§ Work required
Write out all of the records below word for word, leaving out the pictures.

[Stored data]
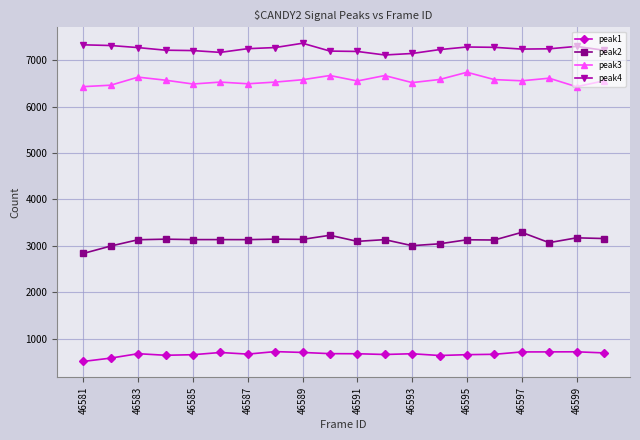

At how many categories does at least one series exceed 2547?

20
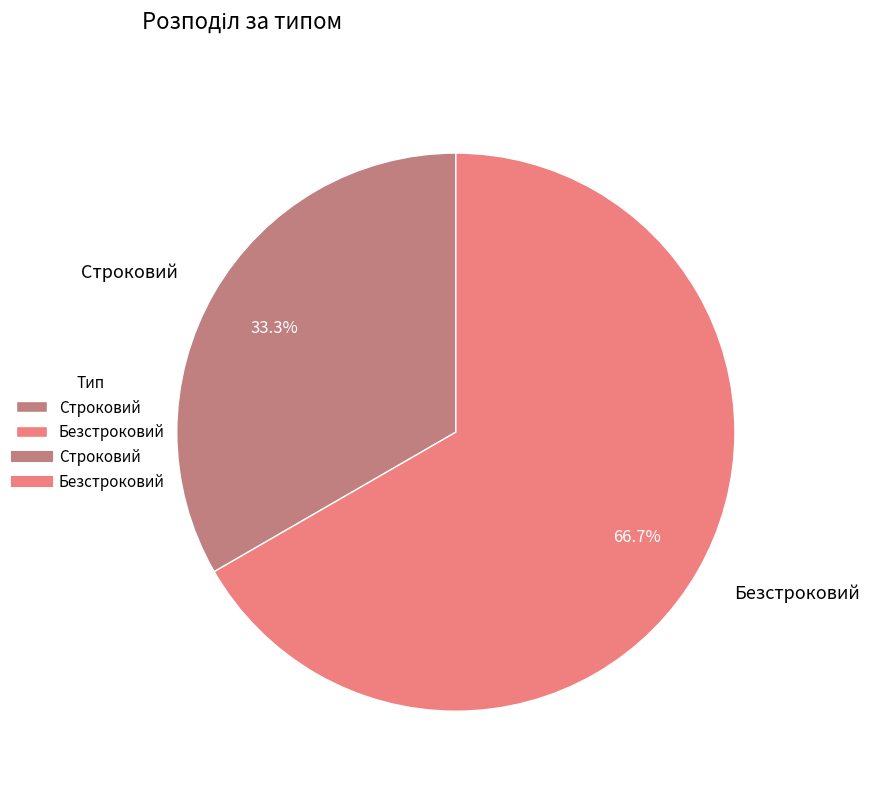

What is the ratio of the value at Строковий to the value at Безстроковий?

0.5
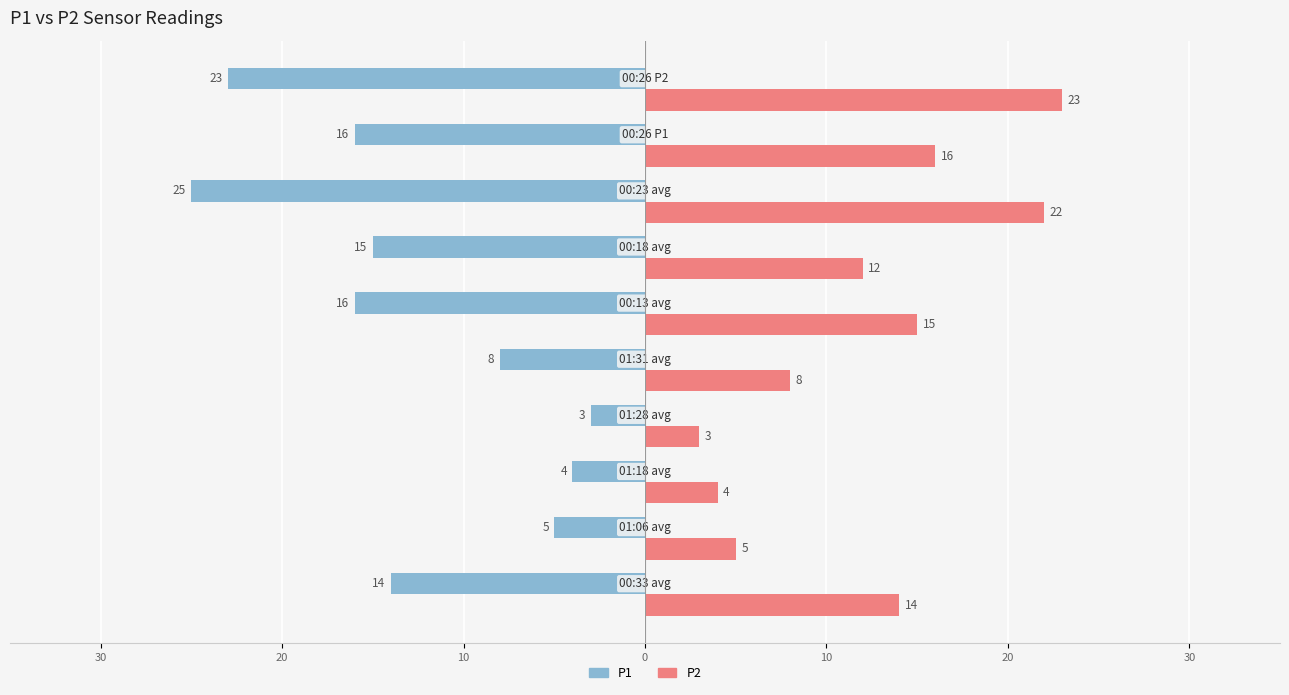

What are all the series names shown in the legend?

P1, P2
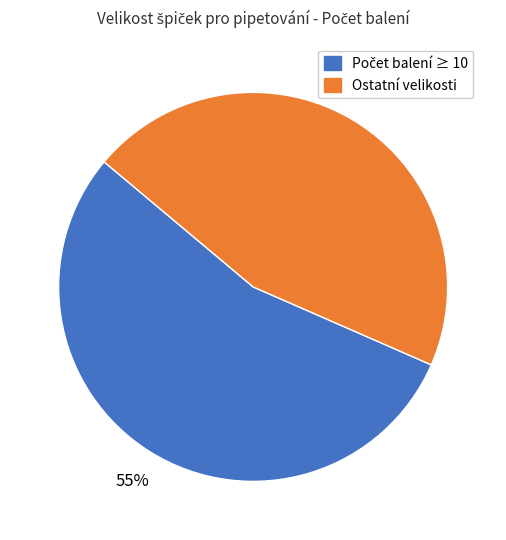

Does any single category account for the majority?

Yes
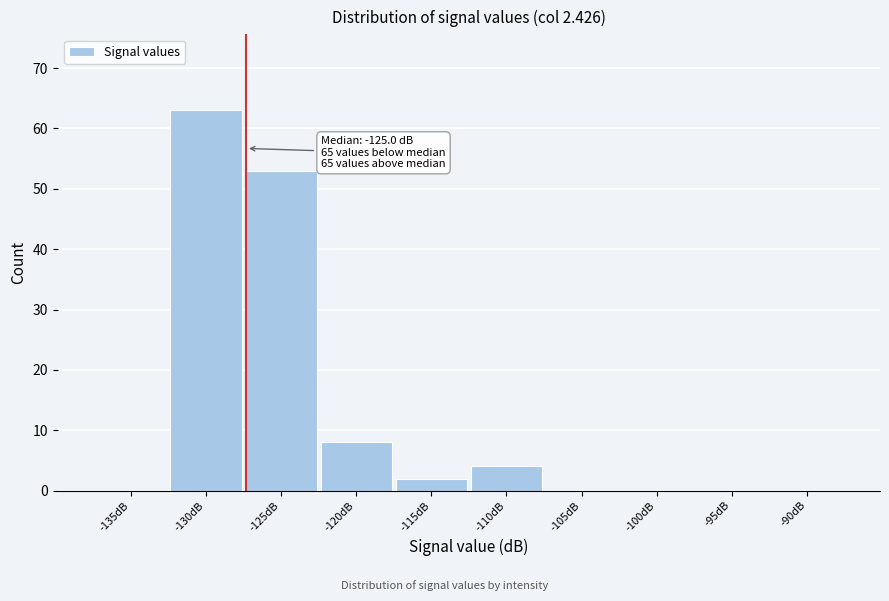

Reading left to right, extract all data points from this chart.

-135dB=0	-130dB=63	-125dB=53	-120dB=8	-115dB=2	-110dB=4	-105dB=0	-100dB=0	-95dB=0	-90dB=0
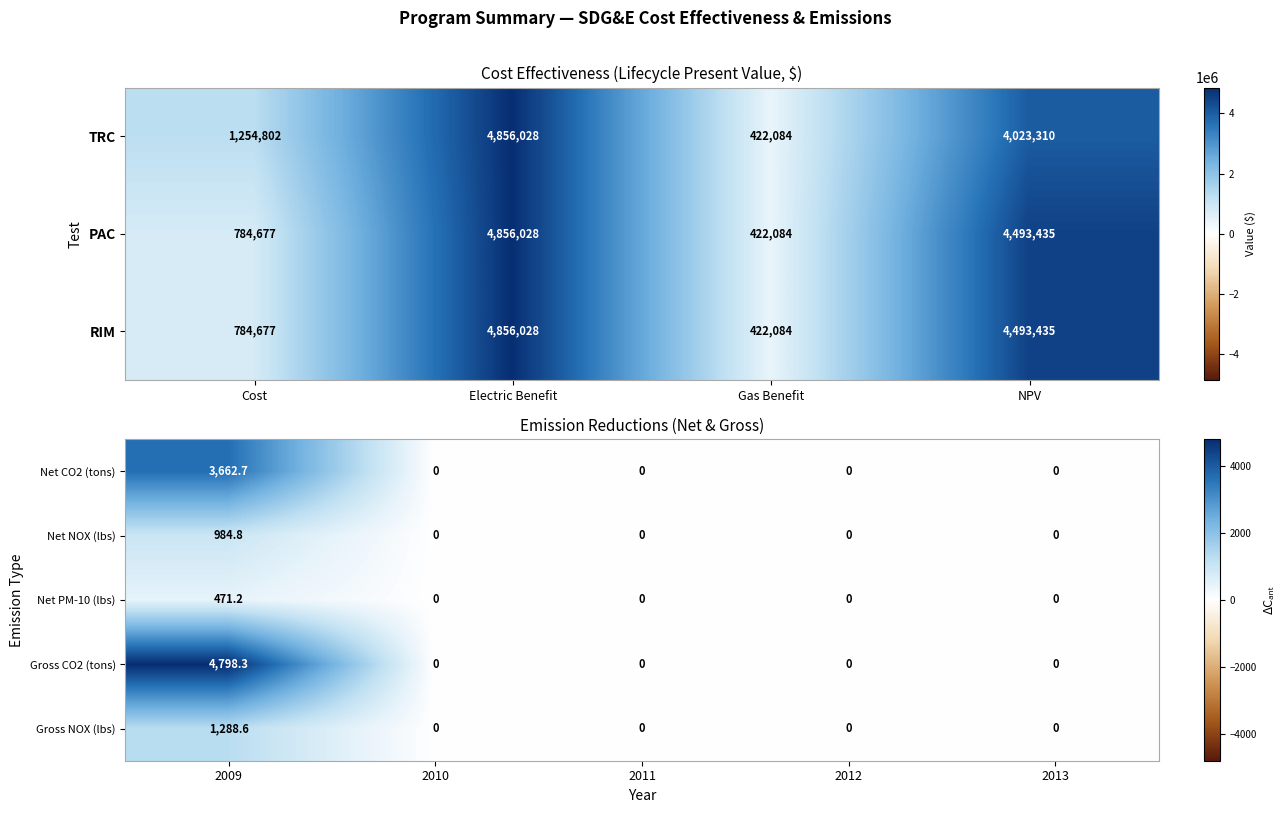

Is it true that Net NOX (lbs) equals 1327.2 at 2009?

False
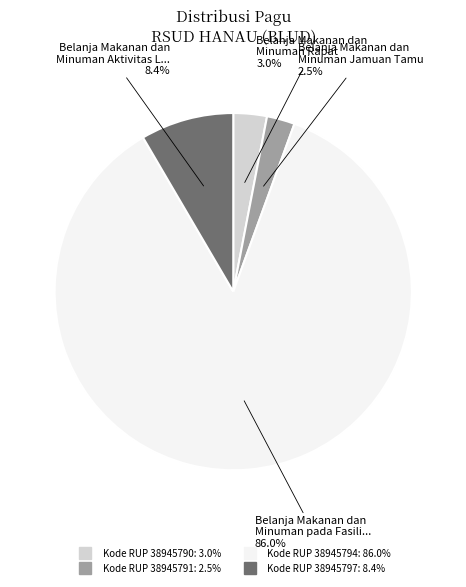

Is there a majority slice in this chart?

Yes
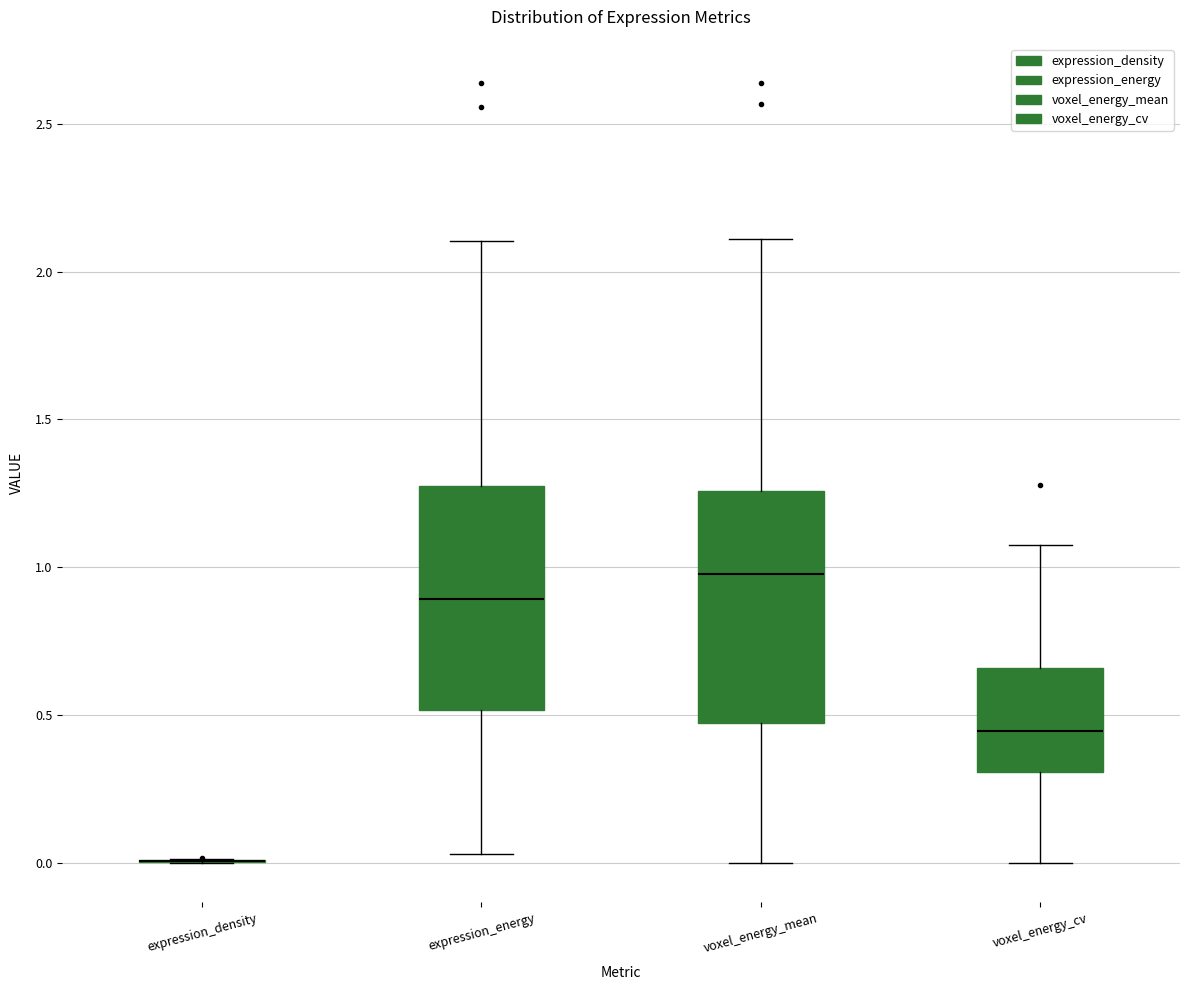

Reading left to right, read every box against the y-axis: the position of its median line, the range the box covers, and the ends of its whiskers. The values are not printed on the chart, so give them approximately, as read against the axis.

expression_density: box collapsed to a line at 0.00, whiskers 0.00 to 0.00
expression_energy: median 0.90, box 0.50 to 1.30, whiskers 0.05 to 2.10
voxel_energy_mean: median 1.00, box 0.45 to 1.25, whiskers 0.00 to 2.10
voxel_energy_cv: median 0.45, box 0.30 to 0.65, whiskers 0.00 to 1.05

§ Answer box
At how many categories does at least one series exceed 2547?

20

What is the ratio of the value at Строковий to the value at Безстроковий?

0.5

What are all the series names shown in the legend?

P1, P2

Does any single category account for the majority?

Yes

Reading left to right, extract all data points from this chart.

-135dB=0	-130dB=63	-125dB=53	-120dB=8	-115dB=2	-110dB=4	-105dB=0	-100dB=0	-95dB=0	-90dB=0

Is it true that Net NOX (lbs) equals 1327.2 at 2009?

False

Is there a majority slice in this chart?

Yes

Reading left to right, read every box against the y-axis: the position of its median line, the range the box covers, and the ends of its whiskers. The values are not printed on the chart, so give them approximately, as read against the axis.

expression_density: box collapsed to a line at 0.00, whiskers 0.00 to 0.00
expression_energy: median 0.90, box 0.50 to 1.30, whiskers 0.05 to 2.10
voxel_energy_mean: median 1.00, box 0.45 to 1.25, whiskers 0.00 to 2.10
voxel_energy_cv: median 0.45, box 0.30 to 0.65, whiskers 0.00 to 1.05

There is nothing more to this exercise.